Collier explained that he views his mission as chief digital officer as one focused on re-engineering the company’s “entire process” and modernizing it.

“My job … is to look at it from a different lens and try and re-engineer it to be much more user friendly, because, historically, the insurance industry has not focused on the customer and that’s been hundreds of years in the making,” Collier said.

What that means, he said, is a big focus on customers and RPS employees and carrier partners with a goal of bringing them a better process.

When Collier first became chief digital officer, he recalled, the industry was relatively far behind in terms of technology, and he felt frustrated with the lack of improvements and efficiencies in the system. There was no major effort at that point to revamp or redesign processes, with a focus instead mostly on daily operations, he said.

The process for cyber insurance, for example, took 90 days between giving a client an application and a finished policy, with a 12-page application and multiple questions.

“My whole job – my whole focus – was to change the process,” Collier said. “We were able to take that 90-day gestation period with a very bad user experience down to about 90 seconds and a very streamlined, friction free experience.”

Improvements included taking dozens of questions on the cyber insurance application and whittling the number down to four, through the creation of an online, digital e-commerce platform.

Years to go

While RPS has improved, Collier said its digital transformation will go on for years, by necessity.

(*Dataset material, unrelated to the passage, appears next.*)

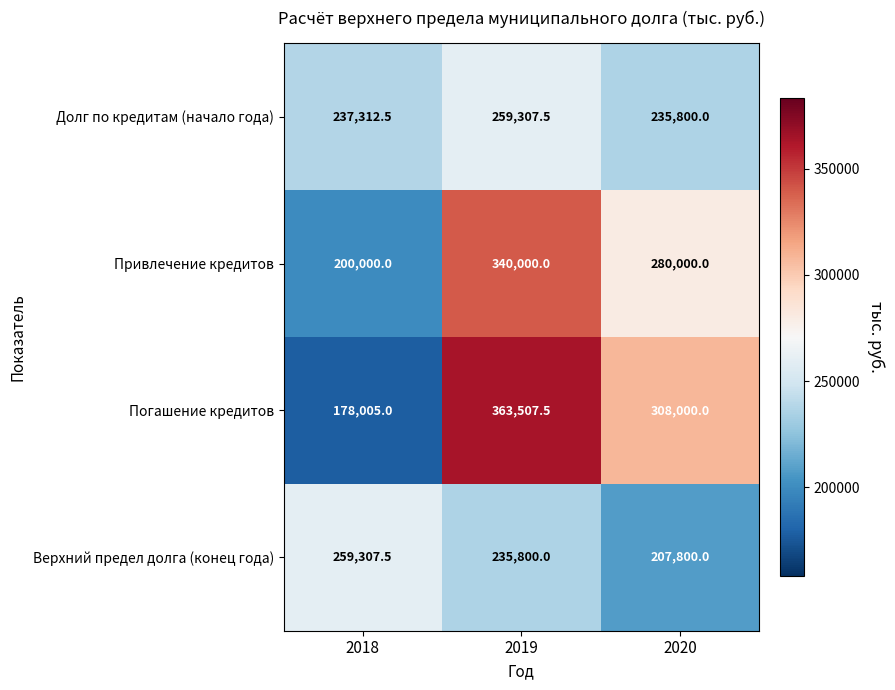

Count the number of categories in the chart.

3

“You cannot flip a switch. We’ve got too many systems,” Collier said. “We’ve got to get better on our connectivity, as does everybody. That’s connectivity among ourselves, connectivity with our carriers, connectivity with our retail partners … it’s not an indictment on RPS. It’s simply we have a tech stack that allowed us to do the status quo. Now we’re transitioning that tech stack to be more proactive rather than reactive.”

Part of that effort, according to Collier, involves enhancing how and how often the company relies on data to make key coverage decisions.

“Data can be used as a weapon of mass destruction for you and for your benefit, or against you and against your benefit,” Collier explained. “I choose to have data as our ally [and] asset, to allow us to be proactive in understanding which risks are better risks, who should buy what, where and when, and how much of that they should buy.”

Collier said the company is also working with insurtech partners, focused on areas including maximizing data in customer relationship management systems and predictive analytics. Artificial intelligence (AI) and machine learning (ML) are also technologies the company is exploring.

“Insurtech has a complementary aspect to it, bringing new ideas, fresh and clean perspectives,” Collier said. “But we’re not going to be solely dependent on insurtech [however] – that’s just a part of our future.”

In the end, Collier said, he and his team continue to take chances and push for improvement and innovation, such as the division’s improvements of the cyber insurance buying process. Making that possible, he said, is the entrepreneurial spirit at RPS that gives Collier room to experiment and try things.

“They give me quite a bit of leeway in order to try to design the company [technology] the way it needs to be designed,” Collier said.